# Anyone try ShoeDazzle?



## s0_fam0us (Dec 1, 2008)

Kim K is the face of the site... basically the way it works is you answer some questions about your fashion style, and $40/month gets you a new pair of shoes. I'm wondering if anyone's tried it... I was thinking about signing up. Never can have too many shoes...


----------



## mtrimier (Dec 1, 2008)

aww man. i would soo try that if I could spare the change.


----------



## couturesista (Dec 1, 2008)

I registered this weekend, I liked some of the shoes online but I'm wondering how often will they get new styles?


----------



## s0_fam0us (Dec 1, 2008)

Quote:

   Originally Posted by *couturesista* 

 
_I registered this weekend, I liked some of the shoes online but I'm wondering how often will they get new styles?_

 
I was thinking the same thing. Especially because there's only one designer working the whole thing. I'm hoping that as more people sign up, they decide to bring on more designers. I signed up. I'm waiting for them to send me my shoe options. 
	

	
	
		
		

		
		
	


	




Did you get yours yet?


----------



## aziajs (Dec 1, 2008)

I wonder about the quality of the shoes.


----------



## s0_fam0us (Dec 1, 2008)

Quote:

   Originally Posted by *aziajs* 

 
_I wonder about the quality of the shoes._

 
Yeahhh, that was another question I had. I guess I'll find out! :/


----------



## xsnowwhite (Dec 2, 2008)

ooh that looks fun. They had some cute shoes. Too bad I don't have 40 bucks a month


----------



## luckystar2002 (Dec 3, 2008)

I wonder about the quality but the shoes are all super cute! If I knew they would be an OK quality I would totally sign up...whoever gets some needs to report back!


----------



## s0_fam0us (Dec 8, 2008)

These were my options. I haven't decided if I'm actually going to purchase anything yet. I found that shoes by this designer usually go for around $20-$30 a pair... so I don't really think the $40 is worth it, even with shipping.

---------------

▶ [WHAT YOU NEED TO DO] Quote the ShoeDazzle thread from "## luckystar2002 (Dec" to "(Dec 8, 2008)". The records have no connection to the ShoeDazzle thread.

---------------

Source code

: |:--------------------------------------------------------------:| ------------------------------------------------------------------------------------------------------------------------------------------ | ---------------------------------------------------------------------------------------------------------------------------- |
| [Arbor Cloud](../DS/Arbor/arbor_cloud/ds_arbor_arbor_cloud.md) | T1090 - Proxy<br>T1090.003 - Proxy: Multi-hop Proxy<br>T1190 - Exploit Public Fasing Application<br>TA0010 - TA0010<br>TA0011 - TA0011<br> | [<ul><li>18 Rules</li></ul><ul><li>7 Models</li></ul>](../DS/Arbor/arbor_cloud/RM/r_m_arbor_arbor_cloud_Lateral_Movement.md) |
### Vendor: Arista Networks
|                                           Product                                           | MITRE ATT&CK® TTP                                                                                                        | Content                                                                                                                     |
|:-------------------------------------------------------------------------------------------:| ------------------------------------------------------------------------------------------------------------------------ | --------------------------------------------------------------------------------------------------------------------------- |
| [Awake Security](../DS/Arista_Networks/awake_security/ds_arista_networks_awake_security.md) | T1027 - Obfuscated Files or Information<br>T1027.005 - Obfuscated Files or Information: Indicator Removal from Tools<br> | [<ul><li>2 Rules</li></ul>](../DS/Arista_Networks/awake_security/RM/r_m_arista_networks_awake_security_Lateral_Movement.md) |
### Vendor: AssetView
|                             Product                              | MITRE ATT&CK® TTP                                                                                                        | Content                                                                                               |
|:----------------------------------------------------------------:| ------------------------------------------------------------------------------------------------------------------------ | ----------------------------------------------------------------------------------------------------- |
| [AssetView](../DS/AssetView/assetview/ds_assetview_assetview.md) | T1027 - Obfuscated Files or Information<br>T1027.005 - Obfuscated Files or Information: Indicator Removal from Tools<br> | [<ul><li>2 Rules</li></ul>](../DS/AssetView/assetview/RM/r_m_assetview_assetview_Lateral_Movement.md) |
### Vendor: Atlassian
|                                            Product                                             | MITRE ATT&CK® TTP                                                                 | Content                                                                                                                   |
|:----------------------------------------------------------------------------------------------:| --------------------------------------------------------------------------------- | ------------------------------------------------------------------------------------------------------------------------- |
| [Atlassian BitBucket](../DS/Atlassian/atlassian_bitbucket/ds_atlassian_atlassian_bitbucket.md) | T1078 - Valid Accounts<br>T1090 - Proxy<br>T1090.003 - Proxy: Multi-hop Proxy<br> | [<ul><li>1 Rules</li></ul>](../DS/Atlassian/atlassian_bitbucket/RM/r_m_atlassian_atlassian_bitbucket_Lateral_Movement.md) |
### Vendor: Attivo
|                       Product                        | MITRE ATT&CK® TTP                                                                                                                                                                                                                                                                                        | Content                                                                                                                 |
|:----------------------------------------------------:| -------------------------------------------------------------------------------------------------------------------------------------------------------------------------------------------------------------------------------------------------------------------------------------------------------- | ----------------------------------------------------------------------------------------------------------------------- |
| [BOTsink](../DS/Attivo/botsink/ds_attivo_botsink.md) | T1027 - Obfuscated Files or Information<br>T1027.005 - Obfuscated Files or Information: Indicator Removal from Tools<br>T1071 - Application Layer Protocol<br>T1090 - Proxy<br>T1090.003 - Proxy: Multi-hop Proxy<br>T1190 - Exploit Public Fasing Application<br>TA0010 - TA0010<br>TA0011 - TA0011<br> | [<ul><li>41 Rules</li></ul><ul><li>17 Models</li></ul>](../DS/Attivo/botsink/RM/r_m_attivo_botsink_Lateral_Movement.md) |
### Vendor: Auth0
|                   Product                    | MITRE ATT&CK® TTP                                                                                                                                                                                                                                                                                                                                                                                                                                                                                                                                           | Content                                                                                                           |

---------------

▶ [RESULT OF THE EXERCISE]
## luckystar2002 (Dec 3, 2008)

I wonder about the quality but the shoes are all super cute! If I knew they would be an OK quality I would totally sign up...whoever gets some needs to report back!


----------



## s0_fam0us (Dec 8, 2008)